Many physiological and musculoskeletal changes may be seen in young racehorses as early as the first weeks and months of training. Yearlings are ready to begin training after being broken in and pre-trained. Training primarily aims to strengthen the horse’s cardiovascular and locomotor capacities in order to win races. Our research team looked at the many physiological and musculoskeletal changes that occur during the initial months of training.
What are the key differences that can be witnessed?
Is it possible to quantify these changes in order to track how young horses’ bodies adjust to training?
Young racehorses’ physiological reactions during training
A physiological response is a set of automatic body reactions (in whole or in part) to a stimulus.
“The high performance athletes trainer’s goal is to […] ensure that maximum performance is achieved at major competitions. Therefore, the aim will be to provide training programs that allow for an effective increase in performance.” (Meeusen et al., MSSE 2013).”
As a result, when designing their protégés’ training, trainers strive to induce physiological changes in order to improve their performance. Following a few months of training, we can notice the following physiological transformations.
Improved breathing efficiency
Keep in mind that the respiratory system of the horse is an innate parameter that cannot be improved through time. Although training do not intend to increase lung capacity, it can educate the horse to breathe more effectively, maximizing the amount of air inhaled and expelled during activity. Breathing becomes more efficient, and horses may sustain a higher breathing rate for a longer period of time.
A more efficient cardiovascular system – Improving V200 and VO2max
The ultimate performance indicator is VO2max. According to D.Evans and R.Rose (1998), VO2Max is the most trustworthy indicator regarding maximum aerobic capacity. Indeed, increasing aerobic work capacity, or VO2max, is regarded as one of the most significant goals of training young thoroughbreds (Evans 1994).

- [SUPPLIED MATERIAL]:
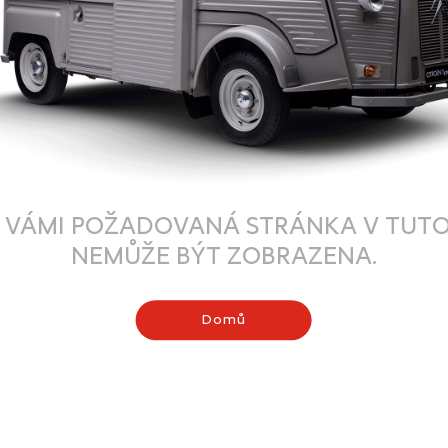
 VÁMI POŽADOVANÁ STRÁNKA V TUTO
NEMŮŽE BÝT ZOBRAZENA.
Domů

- [THE PROBLEM]: Pick up the text on how young racehorses' bodies change in their first months of training and continue it from its last sentence. The lines that come after the text play no part in this exercise.

- [RESPONSE]:
Hiraga and All (1997) reported research in which an increase in training intensity and duration over an 8-week period resulted in a 7% rise in VO2max in 2 year old Thoroughbreds at the time of their training debut. In their study, Knight et al (1991) found that considerable increases in VO2max occurred within the first two weeks of training. These findings suggest that even low-intensity exercise might have an impact on cardiopulmonary function in the early phases of training.
Training at a greater intensity from February to April compared to December to February resulted in a substantial rise in V200 over the course of the study. This results is consistent with previous findings that greater intensity training significantly increases V200 in 2-year-old Thoroughbreds. In summary, Ohmura et al. (2002) discovered that V200 rose as training continued throughout the earliest phases of training, which lasted from the autumn of the yearling year to the spring of the two-year-old year.
Example : Arion, who will remain anonymous in this case, is a two-year-old horse whose trainer monitored his training debut in November 2021, when Arion was still a Yearling. The data shown in the table below depict Arion’s physiological changes during his training debut as a Yearling, as well as over the winter of his first season. The time it took his body to compensate for the oxygen debt produced by the effort decreased, while his V200 increased from 46,2 to 57,6 km/h for an HR of 200 BPM.
Data from the Equimetre platform
Improvement of the blood system
During activity, blood flow primarily intends to supply oxygen to the locomotor muscles. The systolic ejection volume is the amount of blood ejected by the heart during each cardiac contraction.
Training tends to expand the racehorse’s heart mass by roughly 15%. This increases cardiac capacity and allows the heart to operate more efficiently by pumping slower for the same amount of effort while providing more oxygen. As a result, there is an increase in the number of red blood cells as well as an increase in the blood volume delivered.
Young horses’ musculoskeletal reactions during training
The musculoskeletal system is a complex of bones, muscles, and joints (including tendons and ligaments). Training influences musculoskeletal adaptations. The musculoskeletal responses found in young horses are influenced by the frequency, intensity, and duration of exercise, as well as the length of the conditioning program.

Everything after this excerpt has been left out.